One of the munitions found on the alleged chemical weapons impact sites in Moadamiyah had “black numbers on the outside, 97-179; and engravings on the bottom ring of the engine, г и ш 4 25 6 7 179к”.
The inspectors admitted that there were issues in examining the munitions including the very limited time given to conduct a survey of both locations, and the fact that the sites had both “been well traveled by other individuals both before and during the investigation. Fragments and other possible evidence have clearly been handled/ moved prior to the arrival of the investigation team”.
In Zamalka/ Ein Tarma, the team found similar alleged munitions on the roof of a five story building, and in an open field. Both “had features consistent with that of an unguided rocket”. The report includes photographs of parts of the munitions.
The inspection team said that of five impact sites, three were unsuitable for determining the munitions’ trajectory. The sites at Moadamiyeh and Ein Tarma allowed for the likely trajectory of the rockets to be determined.
The munition linked to the impact site at Moadamiyeh matches “one of the variants of the M14 artillery rocket, either with an original or improvised warhead. The rocket was likely launched form a single, multi-barrel launcher.
The munition linked to the impact site at Ein Terma matches a 330mm caliber artillery rocket and was launched with an azimuth of 105 degrees in an east-southeast trajectory.
US-RUSSIA AGREEMENT OVER ASSAD’S CHEMICAL WEAPONS STOCKS
Regarding the US-Russia agreement that Assad place his chemical weapons stocks under international control, Ban said that he “agree[d] there should be consequences for non-compliance. Any use of chemical weapons by anyone, anywhere, is a crime.”
THE WIDER SYRIAN CONFLICT
The UN Secretary General said that the chemical weapons attacks were just part of the Syrian conflict.

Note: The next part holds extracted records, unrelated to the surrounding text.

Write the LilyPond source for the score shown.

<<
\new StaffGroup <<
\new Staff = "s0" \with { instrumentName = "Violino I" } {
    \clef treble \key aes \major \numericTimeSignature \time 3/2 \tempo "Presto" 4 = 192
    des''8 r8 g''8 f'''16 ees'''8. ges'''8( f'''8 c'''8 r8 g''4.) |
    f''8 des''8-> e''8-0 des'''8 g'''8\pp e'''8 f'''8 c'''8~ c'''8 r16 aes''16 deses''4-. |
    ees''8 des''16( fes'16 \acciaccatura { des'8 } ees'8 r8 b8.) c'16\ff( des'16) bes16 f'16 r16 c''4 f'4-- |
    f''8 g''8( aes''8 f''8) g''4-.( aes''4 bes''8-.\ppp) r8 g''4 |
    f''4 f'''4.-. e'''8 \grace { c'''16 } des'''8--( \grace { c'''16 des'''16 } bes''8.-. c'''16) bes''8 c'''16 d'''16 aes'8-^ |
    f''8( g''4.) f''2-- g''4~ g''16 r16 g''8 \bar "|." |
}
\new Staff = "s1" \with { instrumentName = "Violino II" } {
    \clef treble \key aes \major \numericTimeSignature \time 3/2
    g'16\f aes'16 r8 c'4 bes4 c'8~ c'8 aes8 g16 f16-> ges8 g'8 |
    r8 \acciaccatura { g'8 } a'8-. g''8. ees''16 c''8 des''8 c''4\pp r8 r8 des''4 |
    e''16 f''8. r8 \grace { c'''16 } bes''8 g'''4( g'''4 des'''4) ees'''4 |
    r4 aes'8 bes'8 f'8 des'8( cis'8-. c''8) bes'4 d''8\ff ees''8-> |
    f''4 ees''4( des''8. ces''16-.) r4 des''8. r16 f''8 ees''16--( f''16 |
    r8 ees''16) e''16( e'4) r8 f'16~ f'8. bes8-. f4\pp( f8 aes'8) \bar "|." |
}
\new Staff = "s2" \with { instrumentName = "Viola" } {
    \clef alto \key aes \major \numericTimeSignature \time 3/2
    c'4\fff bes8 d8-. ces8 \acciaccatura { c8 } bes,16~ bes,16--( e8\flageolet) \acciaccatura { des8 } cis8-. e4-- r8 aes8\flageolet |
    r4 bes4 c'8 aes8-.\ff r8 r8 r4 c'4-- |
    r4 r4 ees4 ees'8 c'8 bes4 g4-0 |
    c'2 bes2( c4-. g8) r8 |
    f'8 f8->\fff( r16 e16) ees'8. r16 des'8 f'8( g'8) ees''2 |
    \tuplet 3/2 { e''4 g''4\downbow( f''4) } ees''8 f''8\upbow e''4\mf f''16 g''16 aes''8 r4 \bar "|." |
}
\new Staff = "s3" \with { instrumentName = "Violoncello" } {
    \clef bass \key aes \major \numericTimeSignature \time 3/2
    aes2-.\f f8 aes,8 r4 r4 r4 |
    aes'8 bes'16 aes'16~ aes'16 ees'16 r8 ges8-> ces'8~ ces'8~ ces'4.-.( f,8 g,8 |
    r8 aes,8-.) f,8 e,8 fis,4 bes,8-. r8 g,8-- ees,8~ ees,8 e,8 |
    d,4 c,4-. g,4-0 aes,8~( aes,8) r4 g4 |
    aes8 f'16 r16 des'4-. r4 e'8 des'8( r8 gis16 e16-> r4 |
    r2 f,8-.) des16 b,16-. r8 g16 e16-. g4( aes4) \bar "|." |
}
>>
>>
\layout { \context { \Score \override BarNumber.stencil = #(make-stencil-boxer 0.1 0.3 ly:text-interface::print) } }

We should not lose sight of the broader perspective of the Syrian crisis. The terrible loss of life on 21 August was the result of one of many attacks that have collectively killed more than 100,000 people in Syria during the past two and a half years.
The UN Commission of Inquiry has reported that Government and pro-government forces have committed murder, enforced disappearances, extrajudicial executions, rape and torture against civilians. It has also reported that anti-government armed groups have committed murder, executions, torture and hostage-taking. There has been indiscriminate shelling of civilian neighborhoods by all sides. Yet arms continue to flow to the country and the region.